EXERCISE INPUTS:
__________________________________________________

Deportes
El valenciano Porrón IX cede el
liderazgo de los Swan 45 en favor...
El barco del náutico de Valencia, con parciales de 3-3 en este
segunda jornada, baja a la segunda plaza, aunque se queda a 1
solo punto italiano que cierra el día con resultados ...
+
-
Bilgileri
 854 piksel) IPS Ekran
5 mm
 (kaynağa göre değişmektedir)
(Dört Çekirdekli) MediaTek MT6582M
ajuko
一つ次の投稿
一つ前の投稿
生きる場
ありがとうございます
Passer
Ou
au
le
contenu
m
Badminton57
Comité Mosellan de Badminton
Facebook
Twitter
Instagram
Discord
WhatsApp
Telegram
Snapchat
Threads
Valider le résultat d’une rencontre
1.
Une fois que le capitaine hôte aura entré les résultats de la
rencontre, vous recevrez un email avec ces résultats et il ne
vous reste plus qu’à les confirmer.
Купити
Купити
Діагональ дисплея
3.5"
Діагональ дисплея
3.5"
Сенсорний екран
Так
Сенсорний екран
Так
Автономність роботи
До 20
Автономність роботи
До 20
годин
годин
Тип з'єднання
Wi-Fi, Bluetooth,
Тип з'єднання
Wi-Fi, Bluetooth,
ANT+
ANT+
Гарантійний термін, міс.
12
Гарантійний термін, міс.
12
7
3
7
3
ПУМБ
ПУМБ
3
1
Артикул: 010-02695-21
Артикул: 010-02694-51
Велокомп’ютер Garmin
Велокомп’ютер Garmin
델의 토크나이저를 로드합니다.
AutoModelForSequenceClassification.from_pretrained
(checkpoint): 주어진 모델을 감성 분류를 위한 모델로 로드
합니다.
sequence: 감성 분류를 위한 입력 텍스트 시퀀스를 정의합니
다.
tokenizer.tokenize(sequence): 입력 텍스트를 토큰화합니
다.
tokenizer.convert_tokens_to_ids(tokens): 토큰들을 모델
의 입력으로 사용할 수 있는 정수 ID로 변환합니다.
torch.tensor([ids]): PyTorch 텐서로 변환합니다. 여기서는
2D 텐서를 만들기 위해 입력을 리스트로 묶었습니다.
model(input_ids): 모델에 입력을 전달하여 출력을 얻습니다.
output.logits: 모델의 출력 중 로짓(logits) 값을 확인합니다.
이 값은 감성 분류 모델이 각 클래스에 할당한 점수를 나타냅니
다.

__________________________________________________

THE TASK:
Show every line of the data in which the word "vous" appears.

SOLVED PROBLEM:
rencontre, vous recevrez un email avec ces résultats et il ne
vous reste plus qu’à les confirmer.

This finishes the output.